Re: Update Query doesn't affect all records - Mailing list pgsql-general

From Alban Hertroys
Subject Re: Update Query doesn't affect all records
Date
Msg-id AF0B96CD-BB3B-401B-A947-1EB7FE16BB1B@solfertje.student.utwente.nl
Whole thread Raw
In response to Re: Update Query doesn't affect all records  (Scott Marlowe <scott.marlowe@gmail.com>)
List pgsql-general
On 5 Aug 2009, at 19:27, Scott Marlowe wrote:

> On Wed, Aug 5, 2009 at 6:56 AM, Csaba Nagy<nagy@ecircle-ag.com> wrote:
>> Hi Andor,
>>
>> On Wed, 2009-08-05 at 14:15 +0200, Schindler Andor wrote:
>>> Can anyone tell me, how this is possible? If we insert 12 on the
>>> end, then
>>> it decreases, but 11 remains the same. The problem only occurs,
>>> when the
>>> where condition contains "sorrend > 9" or less.
>>
>> I bet the "sorrend" column is of some text type, and the "sorrend >
>> 9"
>> comparison is a text comparison. Try "sorrend::integer > 9" and it
>> should work ;-)
>
> That's kinda what I was thinking at first, but the pastebin he posted
> showed them in proper int type order.  So I'm not sure why it's doing
> what it's doing.  I'd ask Schinlder if he could post a completely self


Besides, 10 does get decreased to 9. Not an integer cast to text case
apparently. Very strange...

The only thing I can think of is that the value '11' was inserted
after the update took place. The pastebin seems to indicate that all
these commands were executed in the same session though.

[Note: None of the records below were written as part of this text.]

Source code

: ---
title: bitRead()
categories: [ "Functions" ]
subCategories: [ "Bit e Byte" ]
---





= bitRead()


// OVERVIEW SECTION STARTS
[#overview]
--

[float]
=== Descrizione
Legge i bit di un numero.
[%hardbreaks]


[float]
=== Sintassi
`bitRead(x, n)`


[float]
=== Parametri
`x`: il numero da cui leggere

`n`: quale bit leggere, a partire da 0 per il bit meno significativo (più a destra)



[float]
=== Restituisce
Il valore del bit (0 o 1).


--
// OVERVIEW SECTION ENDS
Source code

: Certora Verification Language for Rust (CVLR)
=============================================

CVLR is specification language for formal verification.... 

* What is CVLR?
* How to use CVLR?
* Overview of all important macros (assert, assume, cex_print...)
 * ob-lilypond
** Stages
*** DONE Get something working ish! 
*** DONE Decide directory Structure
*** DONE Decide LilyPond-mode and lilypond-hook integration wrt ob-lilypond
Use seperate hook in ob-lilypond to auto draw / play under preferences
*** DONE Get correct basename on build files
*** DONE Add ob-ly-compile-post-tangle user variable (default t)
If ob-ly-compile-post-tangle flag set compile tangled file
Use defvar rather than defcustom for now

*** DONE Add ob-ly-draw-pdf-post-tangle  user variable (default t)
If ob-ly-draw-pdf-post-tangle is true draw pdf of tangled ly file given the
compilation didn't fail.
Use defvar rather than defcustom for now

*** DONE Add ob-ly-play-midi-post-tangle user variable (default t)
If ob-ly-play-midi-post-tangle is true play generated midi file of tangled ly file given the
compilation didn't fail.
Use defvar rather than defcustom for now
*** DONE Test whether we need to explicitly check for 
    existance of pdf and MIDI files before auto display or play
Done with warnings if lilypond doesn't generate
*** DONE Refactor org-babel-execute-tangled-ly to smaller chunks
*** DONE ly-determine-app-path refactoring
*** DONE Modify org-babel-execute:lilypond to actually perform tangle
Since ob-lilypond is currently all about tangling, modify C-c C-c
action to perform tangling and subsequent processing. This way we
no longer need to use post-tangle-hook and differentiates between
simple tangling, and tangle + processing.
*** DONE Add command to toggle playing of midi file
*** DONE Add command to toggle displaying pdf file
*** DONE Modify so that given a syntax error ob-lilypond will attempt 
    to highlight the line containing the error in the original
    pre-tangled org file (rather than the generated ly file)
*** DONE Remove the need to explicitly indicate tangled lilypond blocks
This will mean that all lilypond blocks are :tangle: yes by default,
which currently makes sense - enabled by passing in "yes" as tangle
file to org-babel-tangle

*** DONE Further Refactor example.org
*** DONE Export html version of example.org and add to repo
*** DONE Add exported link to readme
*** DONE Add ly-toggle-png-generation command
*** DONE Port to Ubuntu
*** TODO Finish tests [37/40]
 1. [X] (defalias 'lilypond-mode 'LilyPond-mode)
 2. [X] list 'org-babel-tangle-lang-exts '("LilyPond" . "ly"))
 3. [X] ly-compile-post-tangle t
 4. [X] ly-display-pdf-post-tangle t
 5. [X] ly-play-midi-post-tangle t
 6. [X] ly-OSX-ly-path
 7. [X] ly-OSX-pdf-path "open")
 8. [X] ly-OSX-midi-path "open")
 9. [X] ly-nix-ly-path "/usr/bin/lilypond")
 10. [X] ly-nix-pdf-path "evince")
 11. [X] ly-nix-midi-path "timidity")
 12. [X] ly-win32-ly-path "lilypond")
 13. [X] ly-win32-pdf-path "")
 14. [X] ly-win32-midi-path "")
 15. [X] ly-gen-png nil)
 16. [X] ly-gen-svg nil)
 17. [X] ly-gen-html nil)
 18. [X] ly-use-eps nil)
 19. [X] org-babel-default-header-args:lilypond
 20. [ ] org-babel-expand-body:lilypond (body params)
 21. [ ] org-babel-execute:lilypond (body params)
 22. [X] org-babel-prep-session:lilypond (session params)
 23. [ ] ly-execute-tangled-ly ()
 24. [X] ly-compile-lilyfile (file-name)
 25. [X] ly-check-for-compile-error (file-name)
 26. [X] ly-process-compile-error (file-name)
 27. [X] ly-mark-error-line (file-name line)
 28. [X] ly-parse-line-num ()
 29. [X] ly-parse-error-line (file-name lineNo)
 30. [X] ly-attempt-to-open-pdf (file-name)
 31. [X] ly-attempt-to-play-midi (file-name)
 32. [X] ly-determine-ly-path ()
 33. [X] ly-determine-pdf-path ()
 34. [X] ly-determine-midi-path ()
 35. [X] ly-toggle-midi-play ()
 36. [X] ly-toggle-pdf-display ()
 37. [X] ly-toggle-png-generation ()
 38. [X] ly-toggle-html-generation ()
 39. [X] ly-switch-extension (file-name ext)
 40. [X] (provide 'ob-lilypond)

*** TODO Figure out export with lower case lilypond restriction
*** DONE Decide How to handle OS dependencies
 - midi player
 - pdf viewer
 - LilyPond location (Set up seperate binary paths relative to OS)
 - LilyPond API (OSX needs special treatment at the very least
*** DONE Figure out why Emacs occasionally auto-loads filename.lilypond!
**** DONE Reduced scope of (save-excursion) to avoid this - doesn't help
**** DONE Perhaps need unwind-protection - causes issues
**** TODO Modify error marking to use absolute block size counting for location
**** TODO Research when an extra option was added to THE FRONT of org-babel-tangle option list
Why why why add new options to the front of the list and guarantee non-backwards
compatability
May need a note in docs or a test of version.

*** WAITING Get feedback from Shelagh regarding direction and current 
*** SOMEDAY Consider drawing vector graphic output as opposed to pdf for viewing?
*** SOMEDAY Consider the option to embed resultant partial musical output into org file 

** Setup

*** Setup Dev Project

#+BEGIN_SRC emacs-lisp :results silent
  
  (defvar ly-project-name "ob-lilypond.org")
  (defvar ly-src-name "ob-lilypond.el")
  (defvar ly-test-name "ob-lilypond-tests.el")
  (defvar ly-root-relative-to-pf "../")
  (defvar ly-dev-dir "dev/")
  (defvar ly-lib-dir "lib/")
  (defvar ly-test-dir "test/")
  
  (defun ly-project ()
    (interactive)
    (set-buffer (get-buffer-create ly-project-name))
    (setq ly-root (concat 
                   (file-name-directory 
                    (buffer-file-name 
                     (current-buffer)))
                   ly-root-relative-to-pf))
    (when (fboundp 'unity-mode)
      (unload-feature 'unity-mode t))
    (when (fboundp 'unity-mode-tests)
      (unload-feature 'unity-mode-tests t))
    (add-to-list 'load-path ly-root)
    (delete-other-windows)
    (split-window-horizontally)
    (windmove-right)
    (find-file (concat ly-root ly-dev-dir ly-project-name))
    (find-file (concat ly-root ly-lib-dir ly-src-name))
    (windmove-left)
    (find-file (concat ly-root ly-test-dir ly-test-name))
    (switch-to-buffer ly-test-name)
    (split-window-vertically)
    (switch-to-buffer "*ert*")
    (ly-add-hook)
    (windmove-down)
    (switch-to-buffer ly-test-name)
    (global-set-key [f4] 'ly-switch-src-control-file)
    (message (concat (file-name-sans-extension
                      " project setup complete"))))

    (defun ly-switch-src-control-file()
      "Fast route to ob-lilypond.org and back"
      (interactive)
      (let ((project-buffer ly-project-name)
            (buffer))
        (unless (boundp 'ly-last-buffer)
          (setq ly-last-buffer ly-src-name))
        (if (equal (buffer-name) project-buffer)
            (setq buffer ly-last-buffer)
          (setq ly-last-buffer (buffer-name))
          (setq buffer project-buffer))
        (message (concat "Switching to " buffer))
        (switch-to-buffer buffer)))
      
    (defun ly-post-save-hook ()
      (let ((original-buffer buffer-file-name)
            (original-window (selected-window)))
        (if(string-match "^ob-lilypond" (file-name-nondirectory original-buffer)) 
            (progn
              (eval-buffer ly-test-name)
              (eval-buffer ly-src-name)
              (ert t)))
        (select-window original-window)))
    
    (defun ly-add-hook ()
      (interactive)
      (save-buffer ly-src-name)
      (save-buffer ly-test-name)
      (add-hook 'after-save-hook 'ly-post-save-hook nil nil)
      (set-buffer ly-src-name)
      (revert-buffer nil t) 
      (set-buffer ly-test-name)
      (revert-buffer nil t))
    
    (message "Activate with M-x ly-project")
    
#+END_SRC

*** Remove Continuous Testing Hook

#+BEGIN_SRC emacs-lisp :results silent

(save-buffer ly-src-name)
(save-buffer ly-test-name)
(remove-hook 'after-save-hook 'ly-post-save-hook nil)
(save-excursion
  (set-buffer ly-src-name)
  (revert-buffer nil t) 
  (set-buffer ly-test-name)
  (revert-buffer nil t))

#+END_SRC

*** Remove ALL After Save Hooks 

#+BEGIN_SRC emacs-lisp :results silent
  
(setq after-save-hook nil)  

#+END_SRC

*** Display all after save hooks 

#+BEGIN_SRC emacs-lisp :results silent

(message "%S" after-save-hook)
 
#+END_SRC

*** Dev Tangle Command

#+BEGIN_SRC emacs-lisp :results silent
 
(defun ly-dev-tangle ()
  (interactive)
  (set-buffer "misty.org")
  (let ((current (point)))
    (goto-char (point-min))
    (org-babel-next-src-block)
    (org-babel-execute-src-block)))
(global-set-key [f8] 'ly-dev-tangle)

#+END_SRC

This isn't perchance some side-effect of a virus scanner interfering
with the database or some-such? Is this reproducible or is this a one-
time occurrence that you happened to catch?

Before you do anything to the database I suggest making a dump of this
database so that the evidence doesn't get lost if it gets fixed somehow.

You say adding a '12' record fixes the issue. Is the issue back if you
then delete that record again?

What happens if you run vacuum on that table? Does it report errors?
Does it fix the problem?

If you have an index on sorrend, reindexing it might fix your issue.
The interesting part is of course how it got in this state in the
first place... It almost looks like the index (provided there is one)
is giving inconsistent results. Or the xid on the row itself is doing
something strange (vacuum would probably have fixed that?).

Alban Hertroys

--
If you can't see the forest for the trees,
cut the trees and you'll see there is no forest.